Six-year-old Ali, left, who lost his father in a bomb attack in Sadr City, sits alongside sister Baneen, center, 11, and Baneen's friend Hajer, 11, whose father was assassinated when she was only four years old.
Most have a place to stay, with a mother or a distant relative. The center serves as day care center with a twist, a place where the children can go for food, clothing and education.
In a city known for its violence, the center is full of children with tales of a parent lost to a bomb blast or a gunfight.
In some cases, it's a child whose parent was a suicide bomber.
"We don't differentiate," says Liqaa Al Aboudi, the center's director.
Nobody is sure just how many Iraqi children have lost a parent to the sectarian violence that gripped the country after the 2003 U.S.-led invasion. The Iraqi Orphanage Foundation puts the number in the millions, while the United Nations says it is hundreds of thousands.
Now with the death toll rising as Iraq battles extremist fighters who have taken over large swaths of the country and vowed to overthrow the government, more and more children are being brought to Al Noor.
Al Aboudi started the children's center in 2009 on the outskirts of Sadr City. Then there 10 children, she says.
"I feel like I am falling short of what I need to do for the children. I always hope they have more. I try to make them happy with clothes," says Al Aboudi.
"I feel bad for their mothers as salaries are really low and not enough to live on here in Iraq."
Hajer and her best friend, 11-year-old Baneen, sit on a brown couch at the center giggling.
They couldn't be more different. Hajer wears her hair pulled back in a green band with a pink bow, while Baneen covers her hair with a traditional Muslim headscarf known as a hijab.
Theirs is a friendship born from grief. Baneen, too, lost her father. He was killed when a bomb exploded 10 months ago in Sadr City, she says.
Baneen and her four siblings now live with her paternal grandparents, who don't have enough money to take care of all their needs.
Her 6-year-old brother, Ali, never strays far from his sister. During a conversation about what happened to their family, he hangs on her every word.
Asked want he wants at the children's center, he says better food. Hamburgers?
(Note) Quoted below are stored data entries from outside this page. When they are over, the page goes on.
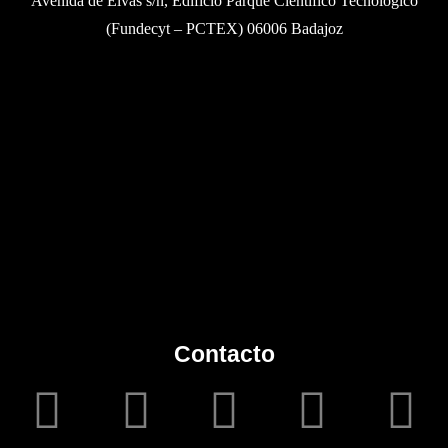
Avenida de Elvas s/n, Edificio Parque Científico Tecnológico
(Fundecyt – PCTEX) 06006 Badajoz
Contacto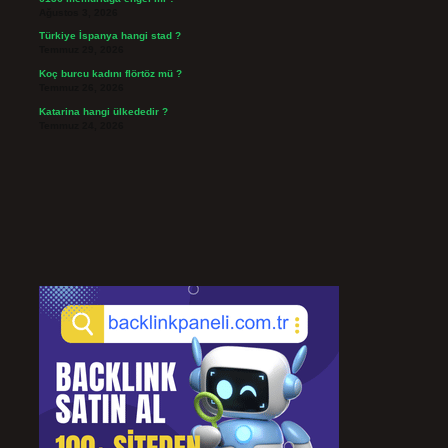
Ağustos 3, 2026
Türkiye İspanya hangi stad ?
Temmuz 29, 2026
Koç burcu kadını flörtöz mü ?
Temmuz 26, 2026
Katarina hangi ülkededir ?
Temmuz 24, 2026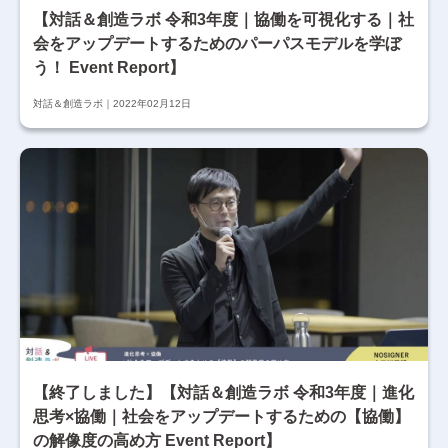
【対話＆創造ラボ 令和3年度｜協働を可視化する｜社
会をアップデートするためのパーパスモデルを学ぼ
う！ Event Report】
対話＆創造ラボ
2022年02月12日
【終了しました】【対話＆創造ラボ 令和3年度｜進化
思考×協働｜社会をアップデートするための【協働】
の解像度の高め方 Event Report】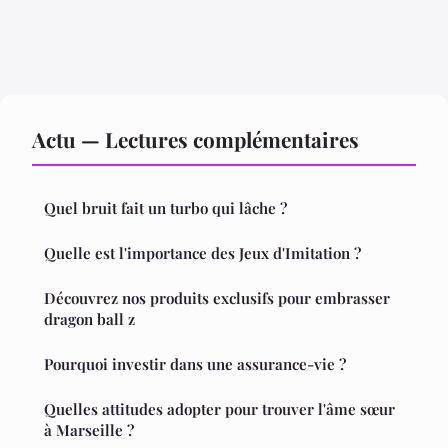
Actu — Lectures complémentaires
Quel bruit fait un turbo qui lâche ?
Quelle est l'importance des Jeux d'Imitation ?
Découvrez nos produits exclusifs pour embrasser
dragon ball z
Pourquoi investir dans une assurance-vie ?
Quelles attitudes adopter pour trouver l'âme sœur
à Marseille ?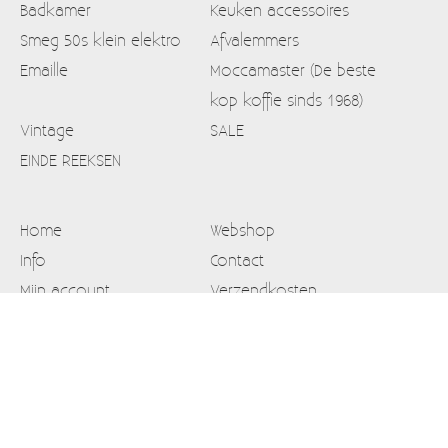
Badkamer
Keuken accessoires
Smeg 50s klein elektro
Afvalemmers
Emaille
Moccamaster (De beste
kop koffie sinds 1968)
Vintage
SALE
EINDE REEKSEN
Home
Webshop
Info
Contact
Mijn account
Verzendkosten
Blog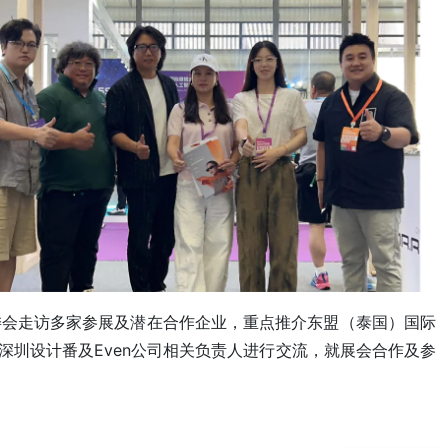
委会走访多家参展及潜在合作企业，重点推介东盟（泰国）国际
圳设计番及Even公司相关负责人进行交流，就展会合作及参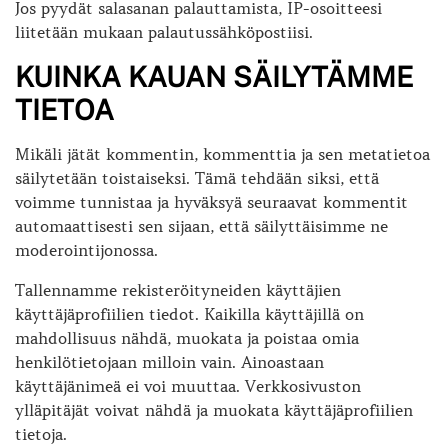
Jos pyydät salasanan palauttamista, IP-osoitteesi
liitetään mukaan palautussähköpostiisi.
KUINKA KAUAN SÄILYTÄMME
TIETOA
Mikäli jätät kommentin, kommenttia ja sen metatietoa
säilytetään toistaiseksi. Tämä tehdään siksi, että
voimme tunnistaa ja hyväksyä seuraavat kommentit
automaattisesti sen sijaan, että säilyttäisimme ne
moderointijonossa.
Tallennamme rekisteröityneiden käyttäjien
käyttäjäprofiilien tiedot. Kaikilla käyttäjillä on
mahdollisuus nähdä, muokata ja poistaa omia
henkilötietojaan milloin vain. Ainoastaan
käyttäjänimeä ei voi muuttaa. Verkkosivuston
ylläpitäjät voivat nähdä ja muokata käyttäjäprofiilien
tietoja.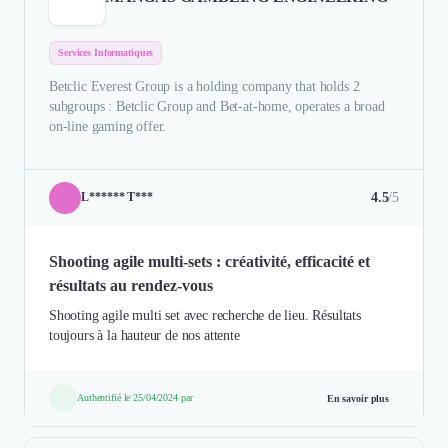
Services Informatiques
Betclic Everest Group is a holding company that holds 2
subgroups : Betclic Group and Bet-at-home, operates a broad
on-line gaming offer.
4.5
/5
L****** T***
Shooting agile multi-sets : créativité, efficacité et
résultats au rendez-vous
Shooting agile multi set avec recherche de lieu. Résultats
toujours à la hauteur de nos attente
Authentifié le 25/04/2024 par
En savoir plus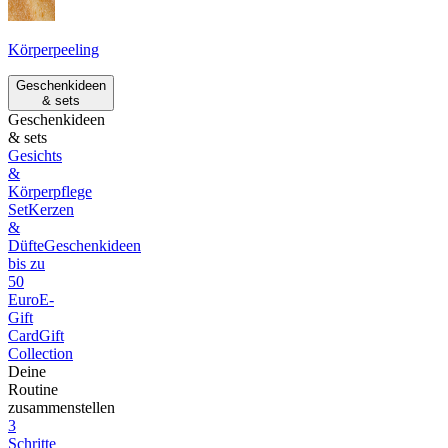
Körperpeeling
Geschenkideen
& sets
Geschenkideen
& sets
Gesichts
&
Körperpflege
Set
Kerzen
&
Düfte
Geschenkideen
bis zu
50
Euro
E-
Gift
Card
Gift
Collection
Deine
Routine
zusammenstellen
3
Schritte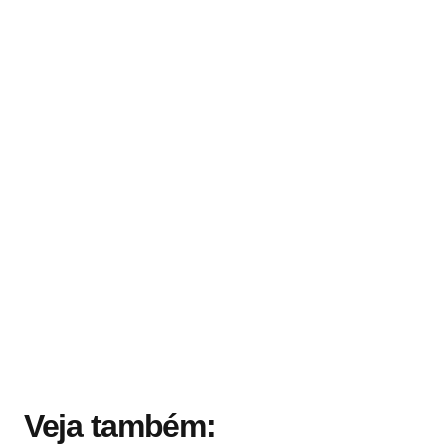
Veja também: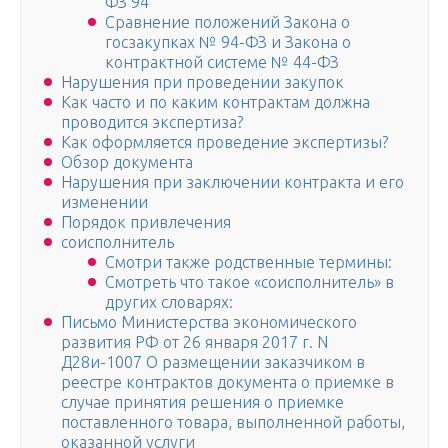
ФЗ 94
Сравнение положений Закона о
госзакупках № 94-ФЗ и Закона о
контрактной системе № 44-ФЗ
Нарушения при проведении закупок
Как часто и по каким контрактам должна
проводится экспертиза?
Как оформляется проведение экспертизы?
Обзор документа
Нарушения при заключении контракта и его
изменении
Порядок привлечения
соисполнитель
Смотри также родственные термины:
Смотреть что такое «соисполнитель» в
других словарях:
Письмо Министерства экономического
развития РФ от 26 января 2017 г. N
Д28и-1007 О размещении заказчиком в
реестре контрактов документа о приемке в
случае принятия решения о приемке
поставленного товара, выполненной работы,
оказанной услуги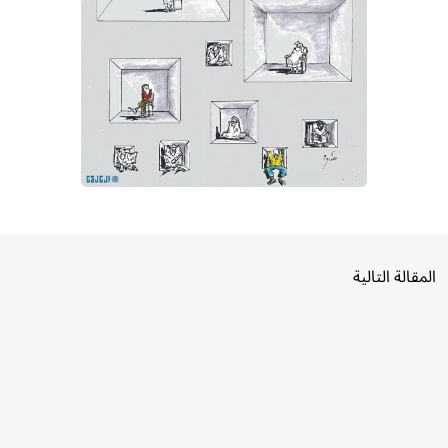
المقالة التالية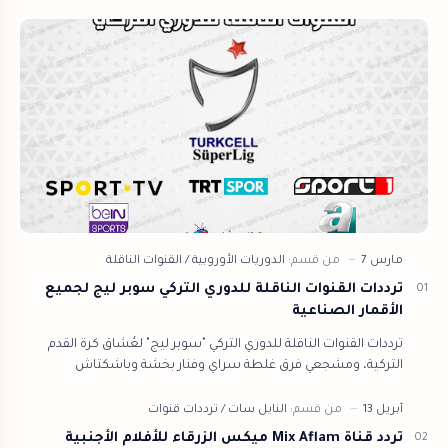
ترددات القنوات الناقلة للدوري التركي سوبر ليج لجميع
الأقمار الصناعية
ترددات القنوات الناقلة للدوري التركي "سوبر ليج" لعُشاق كرة القدم
التركية، ومشجعي فرق غلطة سراي وفنار بخشة وباشكتاش
وإسطنبول باش كشهر من مت…
تردد قناة Mix Aflam ميكس الزرقاء للأفلام الأجنبية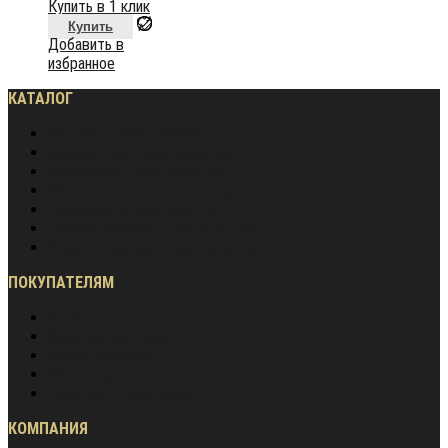
Купить в 1 клик
Купить
Добавить в
избранное
КАТАЛОГ
Частное домостроение
Монолитное строительство
Жилищное строительство
Инженерное строительство
Дорожное строительство
Промышленное строительство
Энергетическое строительство
ПОКУПАТЕЛЯМ
Акции
Оплата и доставка
Обмен и возврат
Частые вопросы
Гарантия лучшей цены
КОМПАНИЯ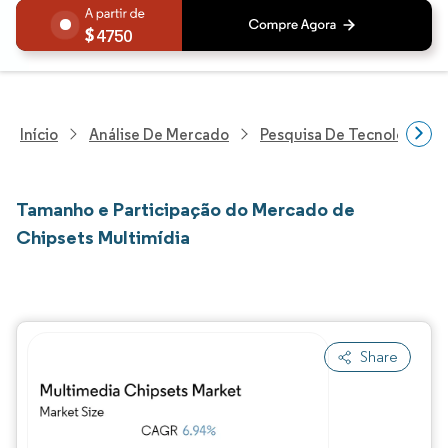
4750
Início
Análise De Mercado
Pesquisa De Tecnologia, 
Tamanho e Participação do Mercado de
Chipsets Multimídia
Share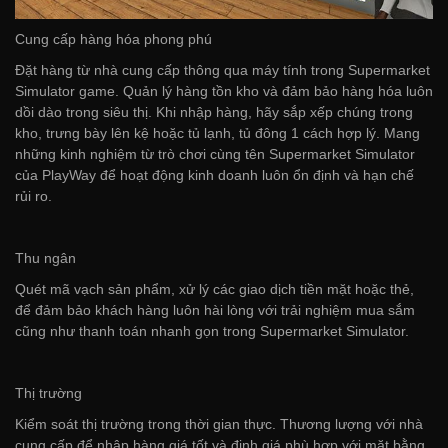
Cung cấp hàng hóa phong phú
Đặt hàng từ nhà cung cấp thông qua máy tính trong Supermarket
Simulator game. Quản lý hàng tồn kho và đảm bảo hàng hóa luôn
dồi dào trong siêu thị. Khi nhập hàng, hãy sắp xếp chúng trong
kho, trưng bày lên kệ hoặc tủ lạnh, tủ đông 1 cách hợp lý. Mang
những kinh nghiệm từ trò chơi cùng tên Supermarket Simulator
của PlayWay để hoạt động kinh doanh luôn ổn định và hạn chế
rủi ro.
Thu ngân
Quét mã vạch sản phẩm, xử lý các giao dịch tiền mặt hoặc thẻ,
để đảm bảo khách hàng luôn hài lòng với trải nghiệm mua sắm
cũng như thanh toán nhanh gọn trong Supermarket Simulator.
Thị trường
Kiểm soát thị trường trong thời gian thực. Thương lượng với nhà
cung cấp để nhập hàng giá tốt và định giá phù hợp với mặt bằng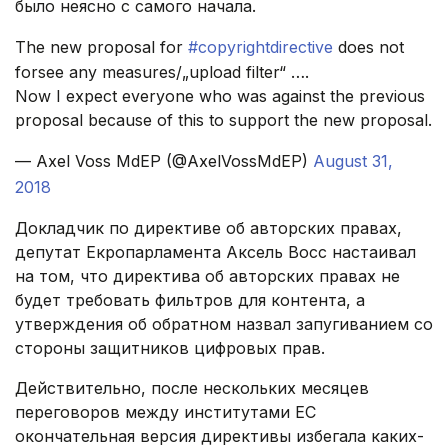
было неясно с самого начала.
The new proposal for
#copyrightdirective
does not
forsee any measures/„upload filter“ ….
Now I expect everyone who was against the previous
proposal because of this to support the new proposal.
— Axel Voss MdEP (@AxelVossMdEP)
August 31,
2018
Докладчик по директиве об авторских правах,
депутат Екропарламента Аксель Восс настаивал
на том, что директива об авторских правах не
будет требовать фильтров для контента, а
утверждения об обратном назвал запугиванием со
стороны защитников цифровых прав.
Действительно, после нескольких месяцев
переговоров между институтами ЕС
окончательная версия директивы избегала каких-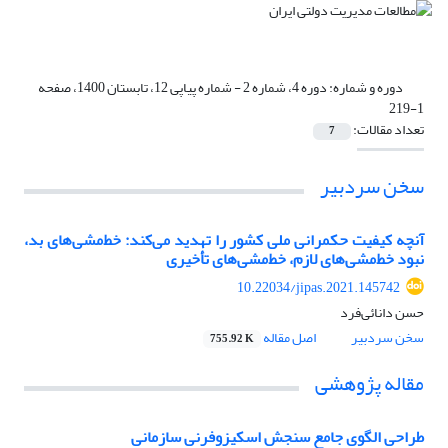
دوره و شماره:
دوره 4، شماره 2 - شماره پیاپی 12، تابستان 1400، صفحه
1-219
تعداد مقالات:
7
سخن سردبیر
آنچه کیفیت حکمرانی ملی کشور را تهدید می‌کند: خط‌مشی‌های بد،
نبود خط‌مشی‌های لازم، خط‌مشی‌های تأخیری
10.22034/jipas.2021.145742
حسن دانائی‌فرد
سخن سردبیر
اصل مقاله
755.92 K
مقاله پژوهشی
طراحی الگوی جامع سنجش اسکیزوفرنی سازمانی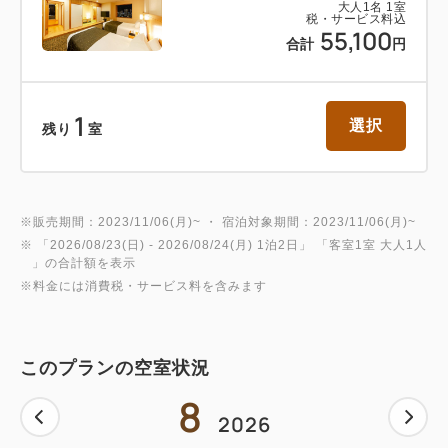
大人
1
名
1
室
税・サービス料込
55,100
合計
円
1
選択
残り
室
※販売期間：2023/11/06(月)~ ・ 宿泊対象期間：2023/11/06(月)~
※ 「
2026/08/23(日)
- 2026/08/24(月)
1泊2日
」 「
客室1室 大人1人
」の合計額を表示
※料金には消費税・サービス料を含みます
このプランの空室状況
8
2026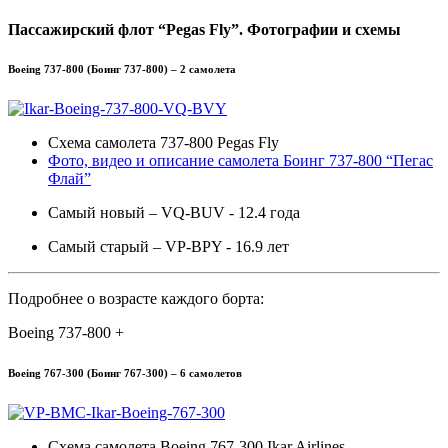
Пассажирский флот “Pegas Fly”. Фотографии и схемы
Boeing 737-800 (Боинг 737-800) – 2 самолета
Схема самолета 737-800 Pegas Fly
Фото, видео и описание самолета Боинг 737-800 “Пегас
Флай”
Самый новый – VQ-BUV - 12.4 года
Самый старый – VP-BPY - 16.9 лет
Подробнее о возрасте каждого борта:
Boeing 737-800 +
Boeing 767-300 (Боинг 767-300) – 6 самолетов
Схема самолета Boeing 767-300 Ikar Airlines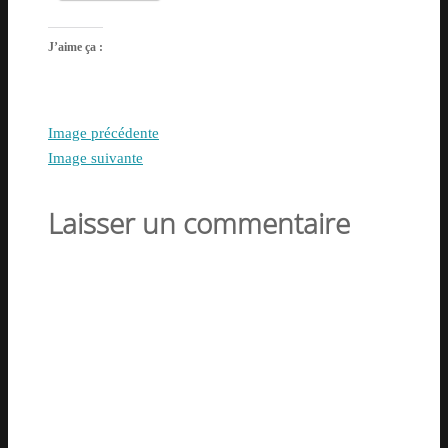
J’aime ça :
Image précédente
Image suivante
Laisser un commentaire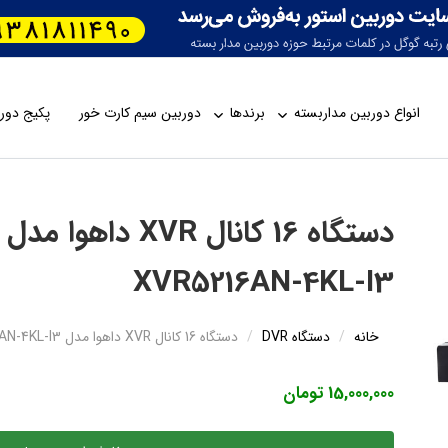
انواع دوربین مداربسته
برندها
دوربین سیم کارت خور
پکیج دورب
XVR5216AN-4KL-I3
خانه
دستگاه DVR
دستگاه 16 کانال XVR داهوا مدل Dahua DH-XVR5216AN-4KL-I3
15,000,000 تومان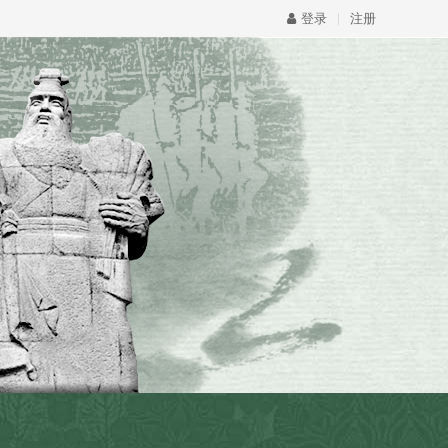
|
登录
注册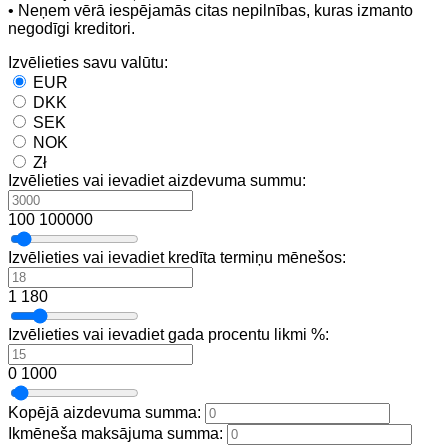
• Neņem vērā iespējamās citas nepilnības, kuras izmanto
negodīgi kreditori.
Izvēlieties savu valūtu:
EUR
DKK
SEK
NOK
Zł
Izvēlieties vai ievadiet aizdevuma summu:
100
100000
Izvēlieties vai ievadiet kredīta termiņu mēnešos:
1
180
Izvēlieties vai ievadiet gada procentu likmi %:
0
1000
Kopējā aizdevuma summa:
Ikmēneša maksājuma summa: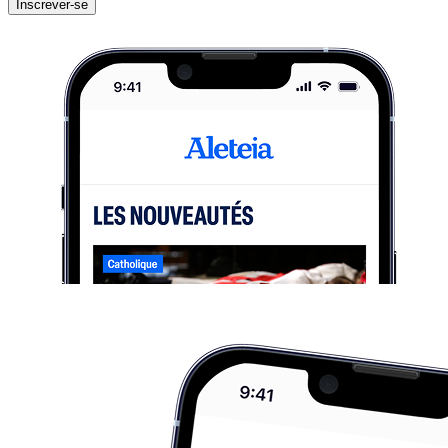
Inscrever-se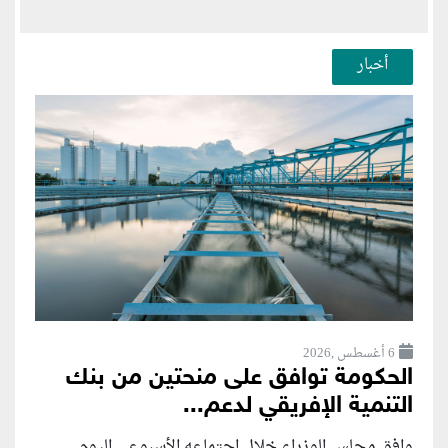
أخبار
6 أغسطس ,2026
الحكومة توافق على منحتين من بنك
التنمية الإفريقي لدعم...
وافق مجلس الوزراء خلال اجتماعه الأسبوعي اليوم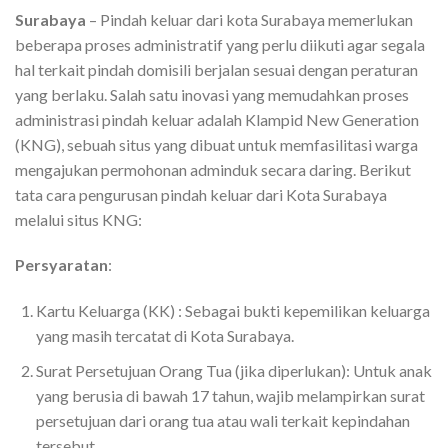
Surabaya
– Pindah keluar dari kota Surabaya memerlukan
beberapa proses administratif yang perlu diikuti agar segala
hal terkait pindah domisili berjalan sesuai dengan peraturan
yang berlaku. Salah satu inovasi yang memudahkan proses
administrasi pindah keluar adalah Klampid New Generation
(KNG), sebuah situs yang dibuat untuk memfasilitasi warga
mengajukan permohonan adminduk secara daring. Berikut
tata cara
pengurusan pindah keluar dari Kota Surabaya
melalui situs KNG:
Persyaratan
:
Kartu Keluarga (KK) : Sebagai bukti kepemilikan keluarga
yang masih tercatat di Kota Surabaya.
Surat Persetujuan Orang Tua (jika diperlukan): Untuk anak
yang berusia di bawah 17 tahun, wajib melampirkan surat
persetujuan dari orang tua atau wali terkait kepindahan
tersebut.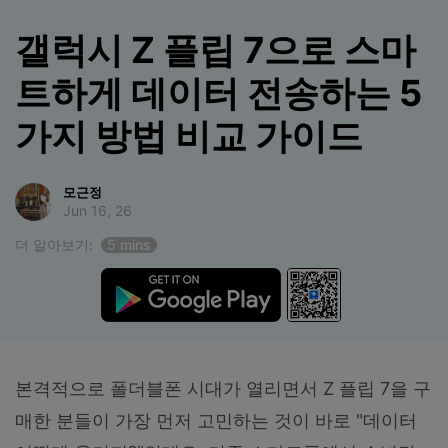
합니다.
갤럭시 Z 플립 7으로 스마
무료 다운로드
로그인
트하게 데이터 전송하는 5
리소스 허브
가지 방법 비교 가이드
검색하기
3,000개 이상의 사용 가이드, 전문가 팁 및 최
신 모바일 소식을 확인하세요.
모근정
Jun 16, 26
사용 가이드
더 알아보기:
5 mins
고객 지원
본격적으로 폴더블폰 시대가 열리면서 Z 플립 7을 구
매한 분들이 가장 먼저 고민하는 것이 바로 "데이터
Pizza? "Shawarma," he says.
Across the room, a woman bounces baby Zahra on her lap.
Zahra, 1, and her brother, 4-year-old Mustafa, were found playing among the bodies of their parents.
Mustafa, 15, pushes a trolley he uses in his day job transferring goods across the area to help support his family.
It was mid-afternoon on a cold January day when militants burst into the family's home on the northern outskirts of Baghdad, a neighborhood known as Husseiniya.
Was it a revenge killing? Was it sectarian?
"We don't know why it happened," says Um Sajjad, the children's aunt.
She doesn't like talking about what happened that day as she worries it will remind the children of what they have lost.